When we sling around data on the command line, sometimes we want to compute some basic statistics on it. While minimum, average and maximum are easily computed with awk(1), you probably forgot the formula for more complicated statistics. There is no need to pull out R already, lets use ministat instead!

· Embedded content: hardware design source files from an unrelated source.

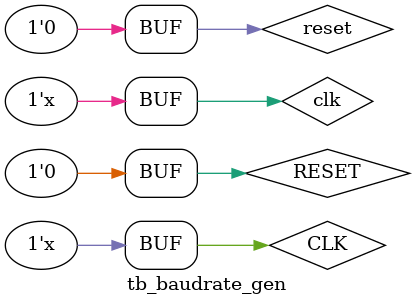
<source format=v>
`timescale 1ns / 1ps

`define FREQ        10
`define BAUDRATE    19200

module tb_baudrate_gen();

//---signals/variables
reg     RESET;
reg     CLK;
//wire    [31:0] counter; // para visualizar el calor del contador en el diagrama de señales
wire    clk;
wire    reset;

//---assigns
assign clk      = CLK;
assign reset    = RESET;

//---instance 
baudrate_gen
#(
    .FREQ(`FREQ),
    .BAUDRATE(`BAUDRATE)
)
u_baudrate_gen
(
    .i_reset(RESET),
    .i_clk(CLK)
);

//---test body
initial
    begin   
        RESET   = 1'b1;
        CLK     = 1'b0;
        
#100
        RESET   = 1'b0;       
        
        
        
        
    end
    
always #5 CLK = ~CLK;    



endmodule

</source>
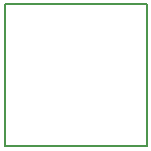
<source format=gbr>
G04 #@! TF.GenerationSoftware,KiCad,Pcbnew,(5.0.0)*
G04 #@! TF.CreationDate,2019-03-20T16:31:39+03:00*
G04 #@! TF.ProjectId,564__1__DG409L,3536341A1F31125F44473430394C2E6B,rev?*
G04 #@! TF.SameCoordinates,Original*
G04 #@! TF.FileFunction,Profile,NP*
%FSLAX46Y46*%
G04 Gerber Fmt 4.6, Leading zero omitted, Abs format (unit mm)*
G04 Created by KiCad (PCBNEW (5.0.0)) date 03/20/19 16:31:39*
%MOMM*%
%LPD*%
G01*
G04 APERTURE LIST*
%ADD10C,0.200000*%
G04 APERTURE END LIST*
D10*
X149000000Y-88000000D02*
X137000000Y-88000000D01*
X149000000Y-100000000D02*
X149000000Y-88000000D01*
X137000000Y-100000000D02*
X149000000Y-100000000D01*
X137000000Y-88000000D02*
X137000000Y-100000000D01*
M02*

</source>
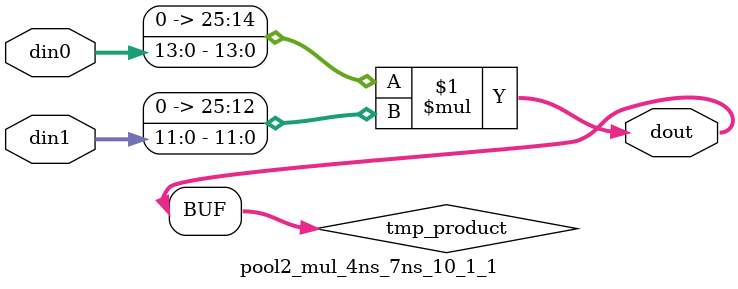
<source format=v>

`timescale 1 ns / 1 ps

 module pool2_mul_4ns_7ns_10_1_1(din0, din1, dout);
parameter ID = 1;
parameter NUM_STAGE = 0;
parameter din0_WIDTH = 14;
parameter din1_WIDTH = 12;
parameter dout_WIDTH = 26;

input [din0_WIDTH - 1 : 0] din0; 
input [din1_WIDTH - 1 : 0] din1; 
output [dout_WIDTH - 1 : 0] dout;

wire signed [dout_WIDTH - 1 : 0] tmp_product;
























assign tmp_product = $signed({1'b0, din0}) * $signed({1'b0, din1});











assign dout = tmp_product;





















endmodule

</source>
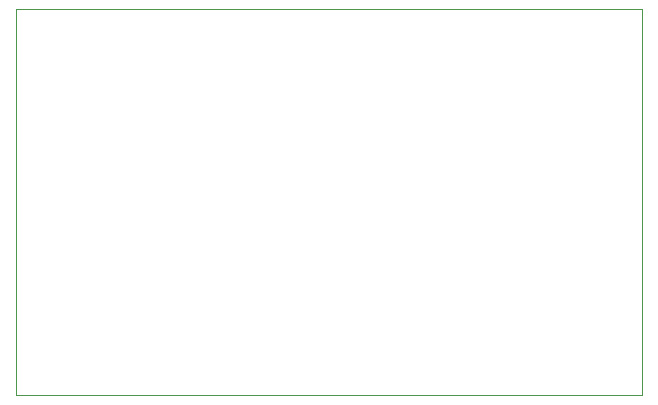
<source format=gm1>
%TF.GenerationSoftware,KiCad,Pcbnew,9.0.2*%
%TF.CreationDate,2025-08-31T01:54:14-04:00*%
%TF.ProjectId,MCU_Datalogger,4d43555f-4461-4746-916c-6f676765722e,1*%
%TF.SameCoordinates,Original*%
%TF.FileFunction,Profile,NP*%
%FSLAX46Y46*%
G04 Gerber Fmt 4.6, Leading zero omitted, Abs format (unit mm)*
G04 Created by KiCad (PCBNEW 9.0.2) date 2025-08-31 01:54:14*
%MOMM*%
%LPD*%
G01*
G04 APERTURE LIST*
%TA.AperFunction,Profile*%
%ADD10C,0.050000*%
%TD*%
G04 APERTURE END LIST*
D10*
X91300000Y-104700000D02*
X144300000Y-104700000D01*
X144300000Y-137350000D01*
X91300000Y-137350000D01*
X91300000Y-104700000D01*
M02*

</source>
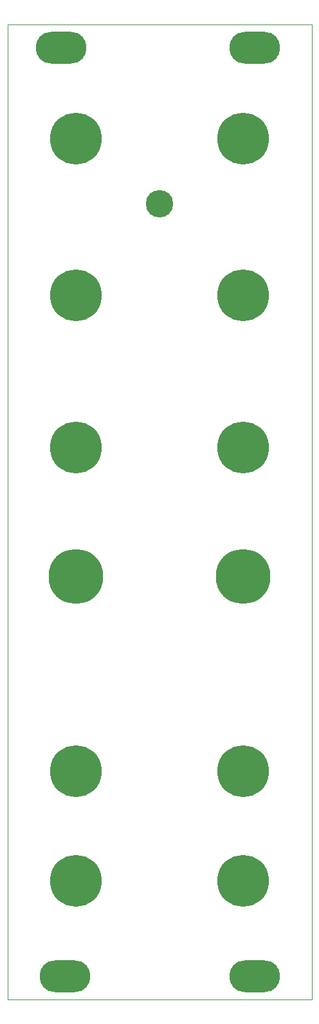
<source format=gtl>
G04 #@! TF.GenerationSoftware,KiCad,Pcbnew,(6.0.0)*
G04 #@! TF.CreationDate,2022-07-07T20:03:20+01:00*
G04 #@! TF.ProjectId,Snare+Hihat,536e6172-652b-4486-9968-61742e6b6963,rev?*
G04 #@! TF.SameCoordinates,Original*
G04 #@! TF.FileFunction,Copper,L1,Top*
G04 #@! TF.FilePolarity,Positive*
%FSLAX46Y46*%
G04 Gerber Fmt 4.6, Leading zero omitted, Abs format (unit mm)*
G04 Created by KiCad (PCBNEW (6.0.0)) date 2022-07-07 20:03:20*
%MOMM*%
%LPD*%
G01*
G04 APERTURE LIST*
G04 #@! TA.AperFunction,Profile*
%ADD10C,0.050000*%
G04 #@! TD*
G04 #@! TA.AperFunction,ComponentPad*
%ADD11O,6.700000X4.200000*%
G04 #@! TD*
G04 #@! TA.AperFunction,ViaPad*
%ADD12C,3.600000*%
G04 #@! TD*
G04 #@! TA.AperFunction,ViaPad*
%ADD13C,6.800000*%
G04 #@! TD*
G04 #@! TA.AperFunction,ViaPad*
%ADD14C,7.200000*%
G04 #@! TD*
G04 APERTURE END LIST*
D10*
X84500000Y-26000000D02*
X84499999Y-149500001D01*
X84500000Y-26000000D02*
X124500000Y-26000000D01*
X124500000Y-154000000D02*
X84500000Y-154000000D01*
X84500000Y-154000000D02*
X84499999Y-149500001D01*
X124500000Y-26000000D02*
X124500000Y-154000000D01*
D11*
X117000000Y-151000000D03*
X92000000Y-151000000D03*
X91500000Y-29000000D03*
X117000000Y-29000000D03*
D12*
X104500000Y-49500000D03*
D13*
X93500000Y-81500000D03*
X115500000Y-124000000D03*
X115500000Y-138400000D03*
X115500000Y-41000000D03*
X93500000Y-124000000D03*
X93500000Y-138400000D03*
X93500000Y-41000000D03*
X115500000Y-61550000D03*
X115500000Y-81500000D03*
D14*
X115500000Y-98500000D03*
D13*
X93500000Y-61550000D03*
D14*
X93500000Y-98500000D03*
M02*

</source>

For example, let’s have a look at the historical summer temperatures in Germany. We need to strip off the header, and then we can look e.g. at the measurements in Bavaria:
% sed 1,2d <regional_averages_tm_summer.txt | ministat -d';' -C6
x <stdin>
+------------------------------------------------------------------------------+
| x x |
| x x |
| x x x x |
| x x xx x |
| x x x xx x x |
| x x xx x xxx xx x |
| xxx xx x x xxxx xx x x x |
| x xxxx xxxx x x xxxx xxxx xx x x |
| x x xxxx xxxx xxx xxxx xxxx xxx x x x x |
|x x x xx xxxx xxxx xxx xxxx xxxx xxxx x xx xx x x x x x x|
| |___________A___________| |
+------------------------------------------------------------------------------+
N Min Max Median Avg Stddev
x 137 13.9 20 16.1 16.105839 0.96883545
ministat will prepare a nice ASCII-art plot so we can get a feel for the data distribution. We have 137 measurements, and an average temperature of 16.1°C.
To compare multiple datasets, we need to pass them as multiple input files. Luckily, our shell has process substitution. Let’s match the Bavarian measurements with the German average:
% ministat -s <(awk -F';' 'NR>2{print $6}' regional_averages_tm_summer.txt) \
<(awk -F';' 'NR>2{print $19}' regional_averages_tm_summer.txt)
x /proc/self/fd/11
+ /proc/self/fd/12
+------------------------------------------------------------------------------+
| x x + |
| x x + |
| x x +x + x + |
| x x + +x* + +x + |
| x x x + +x* *++* + + |
| x+x *x +x +**x **+* ++ + + |
| x*x + *x x+x **** **+* +* + + x + |
| x xx*x *x*x *+x **** **** ** + * x + + |
| x * *x** **** **x **** **** ***+ * * *++ x ++ |
|x x x *x **** **** *** **** **** **** *+** **+* *+x +*+ x + x|
| |___________A___________| |
| |___________A__________| |
+------------------------------------------------------------------------------+
N Min Max Median Avg Stddev
x 137 13.9 20 16.1 16.105839 0.96883545
+ 137 14.7 19.7 16.5 16.481752 0.89838245
Difference at 95.0% confidence
0.375912 +/- 0.221251
2.33401% +/- 1.37373%
(Student's t, pooled s = 0.934273)
ministat now plotted both datasets, and computed a Student’s t-test which shows it’s indeed a bit colder in Bavaria than in Germany in general.
Of course, in winter its even colder.